Books

ZEN TELEGRAMS.

JUNE 1965 WING-TSIT CHAN
Books
ZEN TELEGRAMS.
JUNE 1965 WING-TSIT CHAN

By Paul Reps '18. Illustrated.1964. 101 pp. $2.50. UNWRINKLINGPLAYS. By Mr. Reps. Illustrated.1965. 57 pp. $2.95. ZENFLESH ZEN BONES. Compiled by Mr.Reps. 1964. 211 pp. $3.25. ALL publishedby Charles E. Tuttle Co., Rutland,Vt. and Tokyo, Japan.

These three little charming books, containing the "flesh and bones" of Zen (101 stories, 49 "koans," Ten Bull Pictures), "plays," and "telegrams" (picture-poems) are varied but all aim at sudden flashes of insight, which is the goal of Zen. This branch of Buddhism transmits its doctrines "from mind to mind without the use of the written word."

Mr. Reps, who has lived for many years in Japan and who has not only understood but also lived Zen, is here transmitting to us with the simplest of pictures and very few words. The "Unwrinkling Plays" are cryptic (Example: Young man knocks at door. Girl opens door. He sits down. After some time, he rises, bows, and leaves), and the "telegrams" are even more so (Example: two lines representing a bird, three representing a fish, and the words "who is). All this seems mystical and puzzling. But if one possess" the proper mind, one can readily attain an instant understanding of the truth. One of the stories tells us that when a teacher was asked about Zen, he simply kept on pouring water over a cup that was already full. At first puzzled, the student soon understood that no one can understand Zen without an open mind. There is nothing mysterious about this simple moral.

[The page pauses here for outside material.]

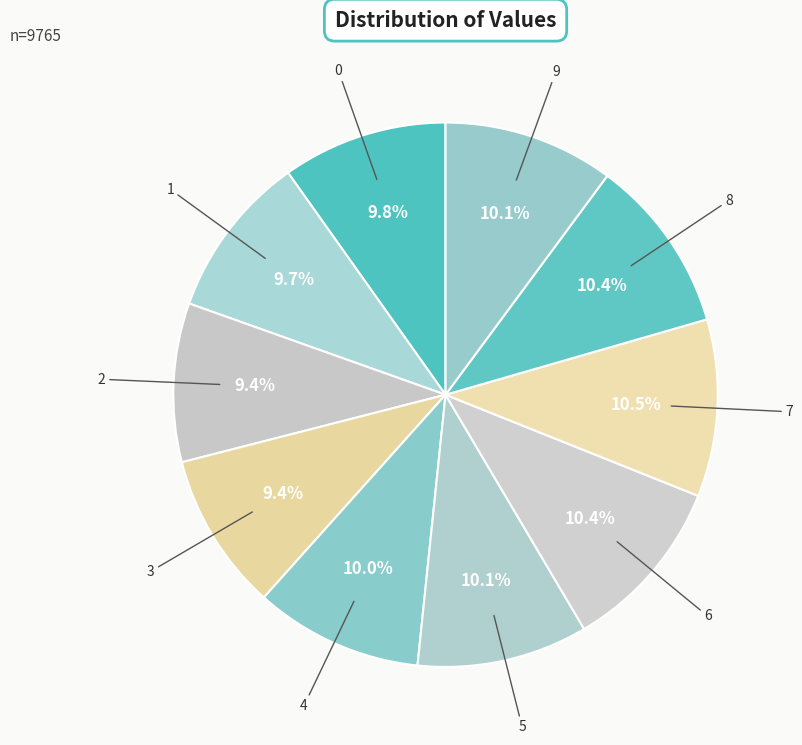

To the nearest percent, what is the combined percentage of 6 and 4?

20%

Even the "koans" or Zen questions and answers, which have often been described as an enigma, are easily understood if one is in the proper mental state. When one asked what the Buddha is and the answer was "three pounds of flax" (no. 18), the answer is not nonsense but a suggestion that the Buddha cannot be understood in conceptual or quantitative terms. And when one asked whether it was the wind that moved the bell or the bell that moved the wind and the answer was neither but the mind moved them (no. 29), it means that most things we see are based on subjective viewpoints.

One must always be alert (no. 12) and make no artificial or conventional distinctions of what we think as good and evil (no. 23). The mind must be pure, open, free, and absolutely spontaneous. With such a mind, one can easily understand, for example, that one's true being consists in living naturally like the flying bird and the swimming fish, and that true friendship means togetherness but requires no words. Mr. Reps' short, suggestive, and often challenging plays and poems, and his vigorous but graceful brush strokes in his many pictures are all meant to keep us alert, stimulate our minds, strike our imagination, and sensitize our conscience.

The three beautiful lines that are a picture of grasses are not only beautiful to look at but also an inexhaustible source of inspiration, for there in the grass may be the essence of the Buddha, the reality of being, and the creation of Nature of which we are but a part. In these beautiful strokes and other drawings Mr. Reps reveals himself as a good calligrapher as well as a poet. All in all, the three volumes are a feast for the mind.